Leveraging Prompt-Learning for Structured Information Extraction from Crohn's Disease Radiology Reports in a Low-Resource Language

TL;DR

The paper tackles the problem of extracting structured information from Hebrew Crohn's disease radiology reports, where data imbalance and language resources hinder traditional NLP. It introduces SMP-BERT, a prompt-learning model that pre-trains on a Section Matching Prediction task to connect the Findings and Impression sections, enabling zero-shot inference and data-efficient fine-tuning. In experiments with ~9.7k Hebrew reports, SMP-BERT + tuning achieves a median AUC of 0.99 and median F1 of 0.84, vastly outperforming standard fine-tuning and zero-shot variants, especially for rare phenotypes. The work demonstrates that prompt-learning approaches can deliver high-accuracy information extraction in low-resource languages, with meaningful implications for scalable AI-assisted Crohn's disease diagnostics and broader healthcare NLP.

Abstract

Automatic conversion of free-text radiology reports into structured data using Natural Language Processing (NLP) techniques is crucial for analyzing diseases on a large scale. While effective for tasks in widely spoken languages like English, generative large language models (LLMs) typically underperform with less common languages and can pose potential risks to patient privacy. Fine-tuning local NLP models is hindered by the skewed nature of real-world medical datasets, where rare findings represent a significant data imbalance. We introduce SMP-BERT, a novel prompt learning method that leverages the structured nature of reports to overcome these challenges. In our studies involving a substantial collection of Crohn's disease radiology reports in Hebrew (over 8,000 patients and 10,000 reports), SMP-BERT greatly surpassed traditional fine-tuning methods in performance, notably in detecting infrequent conditions (AUC: 0.99 vs 0.94, F1: 0.84 vs 0.34). SMP-BERT empowers more accurate AI diagnostics available for low-resource languages.
Paper Structure (13 sections, 1 equation, 7 figures, 2 tables)

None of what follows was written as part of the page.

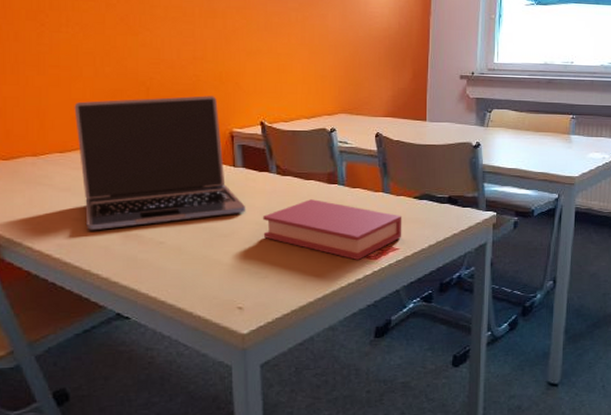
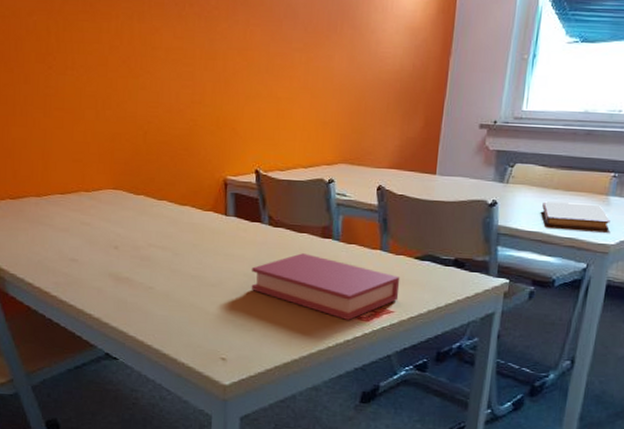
laptop: present [74,95,246,231] -> none [75,141,236,272]
notebook: none [518,141,573,164] -> present [542,201,611,230]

This paper contains 13 sections, 1 equation, 7 figures, 2 tables.

Figures (7)

  • Figure 1: Comparison of the median AUC and F1-score of three models (Standard Fine-tuning, SMP-BERT Zero-Shot, and SMP-BERT + tuning) over all phenotypes with 10+ positives. Error bars represent the Interquartile Range (IQR).
  • Figure 2: Example of SMP-BERT Input and Output. A medical radiology report section relevant to a patient's CD diagnosis. The section labeled "Findings" serves as the input for the SMP-BERT model, similar to its pre-training phase.
  • Figure 3: SMP-BERT Methodology - This figure illustrates three pre-training tasks and how they can be used for text classification through prompt learning. Using MLM (token-level) for inference requires "cloze question" prompts and a verbalizer function to convert labels into single-token answers (e.g., "positive"/"negative"). Using NSP (sentence-level) is more simple. While it allows prompts of varying lengths, it's still limited to single-sentence classification. Our novel SMP solves it by pre-training on matching whole sections (multiple sentence level). Then, replace the "Impression" section with a prompt about the presence/absence of a finding.
  • Figure 4: SMP-tuning - Fine-tuning SMP-BERT by generating a negative and a positive instance for every annotated sample and every label. The true label is "There is finding ..." so the negative instance is paired with "There is not finding ..."
  • Figure 5: Flowchart of study design - The flowchart outlines the sequence of processing steps from data acquisition to model evaluation. It visualizes the progression from the initial collection of MRI and CT Hebrew radiology reports, through the stages of manual annotation and multi-label stratification, culminating in the pre-training/training of the different models.